“1000 Ideas” to boost childhood cancer research: St. Anna CCRI earns two grants in competitive FWF program

Florian Halbritter, PhD, Eleni Tomazou, PhD, and Martin Distel, PhD, (from left) receive funding from the FWF's "1000 Ideas Programme".

(Vienna, 29.06.2021) Two projects from St. Anna Children’s Cancer Research Institute (St. Anna CCRI) receive funding from the “1000 Ideas Programme” of the Austrian Science Fund (FWF). The aim of this program is to support daring and original research ideas that lie outside the current scientific understanding. In the second call for funding in this program, Eleni Tomazou, PhD, and Florian Halbritter, PhD, together with Martin Distel, PhD, from St. Anna CCRI were among 22 awardees from a total of 270 applicants.

Recently, the Austrian Research Fund identified an area that has been largely neglected to date, namely high-risk ideas that may be too premature to have good chances of obtaining funding via existing grant programs due to unconventional design or lack of validating data. The FWF’s “1000 Ideas Programme” funds exactly such projects, characterized by a high risk of failure but also comprising great innovative potential. Among the recent funding grants, two projects from St. Anna CCRI were selected, one from Eleni Tomazou and one from Florian Halbritter and Martin Distel. Since childhood cancers are rare diseases, projects such as from our grant winners are an effective and useful complement to classical, conventional research projects, and may open new paths on the way to improving childhood cancer diagnostics and therapy:

Cracking the ribosome-code of cancer drug resistance

Drug resistance is the biggest challenge in cancer therapy. It exists across all types of cancer and all modes of treatment. Understanding the underlying mechanisms by which cancer cells escape cell death is important for the design of effective and sustainable therapeutic interventions. This project, led by Eleni Tomazou, seeks to establish selective protein translation as a novel mechanism of chemotherapeutic drug resistance. “It is based on the hypothesis that heterogeneity in the composition of ribosomes (the “ribosome code”) affects translation in a cell-specific manner and enables some cancer cells to adapt swiftly to chemotherapy by acquiring a metastable phenotype of drug tolerance,” informs Eleni Tomazou. If confirmed, this hypothesis will establish a new resistance mechanism and open up novel therapeutic strategies to prevent therapy resistance by specific targeting of drug tolerance-conferring ribosomes.

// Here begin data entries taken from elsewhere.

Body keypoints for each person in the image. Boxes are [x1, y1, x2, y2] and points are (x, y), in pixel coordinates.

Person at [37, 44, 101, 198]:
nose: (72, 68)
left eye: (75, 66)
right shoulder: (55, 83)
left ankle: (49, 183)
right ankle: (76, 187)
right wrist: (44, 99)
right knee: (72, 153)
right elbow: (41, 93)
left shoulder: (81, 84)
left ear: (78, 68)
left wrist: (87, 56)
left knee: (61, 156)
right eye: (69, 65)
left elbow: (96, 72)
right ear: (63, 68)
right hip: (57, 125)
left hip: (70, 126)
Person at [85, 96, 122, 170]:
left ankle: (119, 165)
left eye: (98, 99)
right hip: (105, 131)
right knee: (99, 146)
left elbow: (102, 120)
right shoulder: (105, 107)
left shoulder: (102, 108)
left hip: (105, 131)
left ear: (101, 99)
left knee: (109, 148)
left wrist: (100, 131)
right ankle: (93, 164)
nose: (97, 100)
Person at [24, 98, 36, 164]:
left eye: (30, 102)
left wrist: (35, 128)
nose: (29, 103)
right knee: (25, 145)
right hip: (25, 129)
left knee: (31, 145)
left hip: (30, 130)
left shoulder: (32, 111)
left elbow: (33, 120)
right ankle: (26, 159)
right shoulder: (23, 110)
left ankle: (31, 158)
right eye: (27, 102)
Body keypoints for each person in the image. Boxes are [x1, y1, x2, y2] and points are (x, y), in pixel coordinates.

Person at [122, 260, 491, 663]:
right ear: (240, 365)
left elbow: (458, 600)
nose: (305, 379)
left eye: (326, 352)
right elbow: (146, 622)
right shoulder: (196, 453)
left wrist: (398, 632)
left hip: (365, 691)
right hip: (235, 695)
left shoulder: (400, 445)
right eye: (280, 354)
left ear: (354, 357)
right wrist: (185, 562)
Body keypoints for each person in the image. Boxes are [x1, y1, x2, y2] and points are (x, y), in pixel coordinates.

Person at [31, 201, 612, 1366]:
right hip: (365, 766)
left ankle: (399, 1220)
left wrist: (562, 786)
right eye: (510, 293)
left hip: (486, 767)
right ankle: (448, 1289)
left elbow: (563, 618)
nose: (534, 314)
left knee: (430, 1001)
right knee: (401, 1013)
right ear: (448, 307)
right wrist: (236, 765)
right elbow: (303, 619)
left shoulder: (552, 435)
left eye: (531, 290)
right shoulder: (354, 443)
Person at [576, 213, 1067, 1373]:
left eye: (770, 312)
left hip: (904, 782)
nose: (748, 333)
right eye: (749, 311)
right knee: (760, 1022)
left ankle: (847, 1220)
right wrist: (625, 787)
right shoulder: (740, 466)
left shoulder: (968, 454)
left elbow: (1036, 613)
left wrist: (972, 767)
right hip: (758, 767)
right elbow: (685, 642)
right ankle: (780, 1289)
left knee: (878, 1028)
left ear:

Cell contact tracing to catch metastasis in the act

Cells in humans do not exist in isolation. Interactions between cells critically shape their development and behavior. Yet, the molecular effects of cell contacts remain impossible to track at scale. Florian Halbritter, Martin Distel, and their teams want to elucidate when, where and how tumors manipulate cells to pave their way to forming metastases. To track cell contacts and their effects on the interactors simultaneously, they will develop a system for molecular recording of these contacts by fusing live imaging with deep genomic analysis. The goal of this project is to establish a prototype system for comprehensive cell contact tracing with broad applicability, or a refined blueprint for how such a system could be implemented.

“Our project will provide the means to answer fundamental questions in biomedical research. It is expected to lay the grounds for future, better-informed bioengineering and robust study design. We are happy to make the first step with this ambitious pilot,” says Florian Halbritter.

Florian Halbritter, PhD, and Martin Distel, PhD, aim to dissect tumor-normal cell interactions during metastasis by making cell contacts “visible” – in parallel, under the microscope and for genomics (or other *-omics) assays. This will enable the first comprehensive, multi-scale tracing of cell contacts and the effects of those contacts.